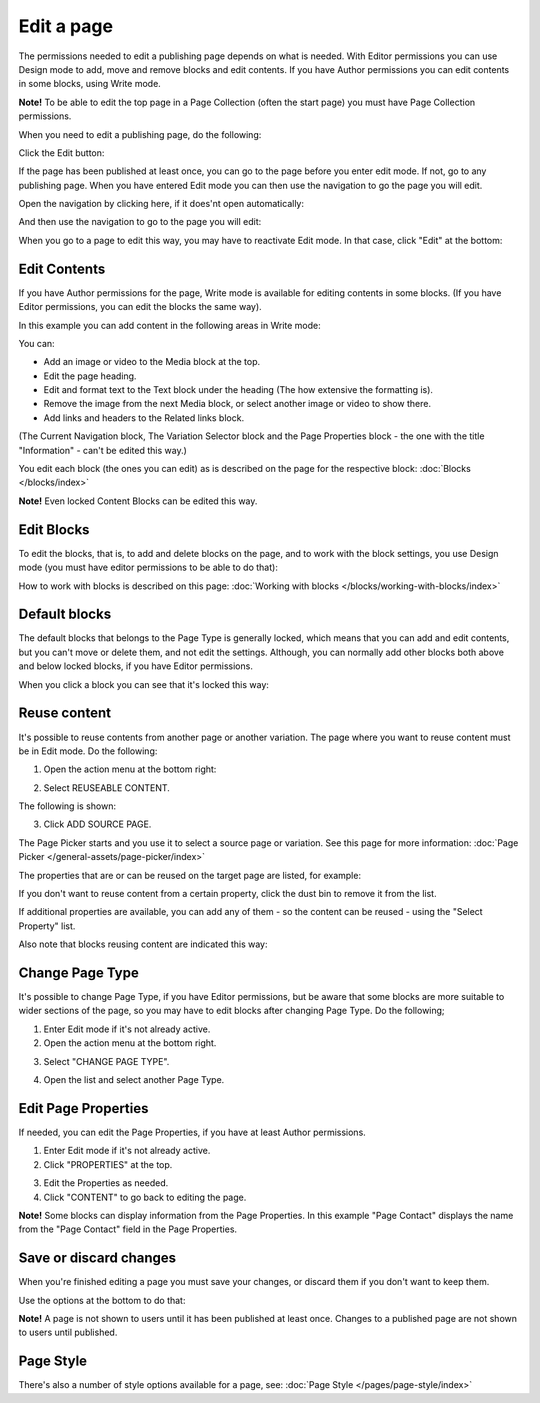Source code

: Edit a page
===========================================

The permissions needed to edit a publishing page depends on what is needed. With Editor permissions you can use Design mode to add, move and remove blocks and edit contents. If you have Author permissions you can edit contents in some blocks, using Write mode.

**Note!** To be able to edit the top page in a Page Collection (often the start page) you must have Page Collection permissions.

When you need to edit a publishing page, do the following:

Click the Edit button:

.. image:: enter-edit-mode-new.png

If the page has been published at least once, you can go to the page before you enter edit mode. If not, go to any publishing page. When you have entered Edit mode you can then use the navigation to go the page you will edit.

Open the navigation by clicking here, if it does'nt open automatically:

.. image:: open-navigation-edit-new.png

And then use the navigation to go to the page you will edit:

.. image:: go-to-page-new.png

When you go to a page to edit this way, you may have to reactivate Edit mode. In that case, click "Edit" at the bottom:

.. image:: edit-page-edit-new.png

Edit Contents
**************
If you have Author permissions for the page, Write mode is available for editing contents in some blocks. (If you have Editor permissions, you can edit the blocks the same way). 

.. image:: write-mode-new2.png

In this example you can add content in the following areas in Write mode:

.. image:: write-areas-new.png

You can:

+ Add an image or video to the Media block at the top.
+ Edit the page heading.
+ Edit and format text to the Text block under the heading (The how extensive the formatting is).
+ Remove the image from the next Media block, or select another image or video to show there.
+ Add links and headers to the Related links block.

(The Current Navigation block, The Variation Selector block and the Page Properties block - the one with the title "Information" - can't be edited this way.)

You edit each block (the ones you can edit) as is described on the page for the respective block: :doc:`Blocks </blocks/index>`

**Note!** Even locked Content Blocks can be edited this way.

Edit Blocks
************
To edit the blocks, that is, to add and delete blocks on the page, and to work with the block settings, you use Design mode (you must have editor permissions to be able to do that):

.. image:: enter-design-mode-new.png

How to work with blocks is described on this page: :doc:`Working with blocks </blocks/working-with-blocks/index>`

Default blocks
***************
The default blocks that belongs to the Page Type is generally locked, which means that you can add and edit contents, but you can't move or delete them, and not edit the settings. Although, you can normally add other blocks both above and below locked blocks, if you have Editor permissions.

When you click a block you can see that it's locked this way:

.. image:: locked-block-new3.png

Reuse content
**************
It's possible to reuse contents from another page or another variation. The page where you want to reuse content must be in Edit mode. Do the following:

1. Open the action menu at the bottom right:

.. image:: open-action-menu-new6.png

2. Select REUSEABLE CONTENT.

.. image:: select-reuse-content-new4.png

The following is shown:

.. image:: select-reuse-content2.png

3. Click ADD SOURCE PAGE.

The Page Picker starts and you use it to select a source page or variation. See this page for more information: :doc:`Page Picker </general-assets/page-picker/index>`

The properties that are or can be reused on the target page are listed, for example:

.. image:: reuse-content-list.png

If you don't want to reuse content from a certain property, click the dust bin to remove it from the list.

If additional properties are available, you can add any of them - so the content can be reused - using the "Select Property" list.

Also note that blocks reusing content are indicated this way:

.. image:: reuse-content-on-page.png

Change Page Type
*****************
It's possible to change Page Type, if you have Editor permissions, but be aware that some blocks are more suitable to wider sections of the page, so you may have to edit blocks after changing Page Type. Do the following;

1. Enter Edit mode if it's not already active.
2. Open the action menu at the bottom right.

.. image:: open-action-menu-new4.png

3. Select "CHANGE PAGE TYPE".

.. image:: change-page-type-new.png

4. Open the list and select another Page Type.

.. image:: change-page-type-list.png

Edit Page Properties
*********************
If needed, you can edit the Page Properties, if you have at least Author permissions.

1. Enter Edit mode if it's not already active.
2. Click "PROPERTIES" at the top.

.. image:: edit-properties-new.png

3. Edit the Properties as needed.
4. Click "CONTENT" to go back to editing the page.

.. image:: page-properties-shown-new.png

**Note!** Some blocks can display information from the Page Properties. In this example "Page Contact" displays the name from the "Page Contact" field in the Page Properties.

.. image:: page-contact-example-new.png

Save or discard changes
************************
When you're finished editing a page you must save your changes, or discard them if you don't want to keep them.

Use the options at the bottom to do that:

.. image:: save-or-discard-new.png

**Note!** A page is not shown to users until it has been published at least once. Changes to a published page are not shown to users until published.

Page Style
*************
There's also a number of style options available for a  page, see: :doc:`Page Style </pages/page-style/index>`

■ ■ ■ ■

Every line above that holds "options" should be copied out.

WRITTEN REPLY:
Use the options at the bottom to do that:
There's also a number of style options available for a  page, see: :doc:`Page Style </pages/page-style/index>`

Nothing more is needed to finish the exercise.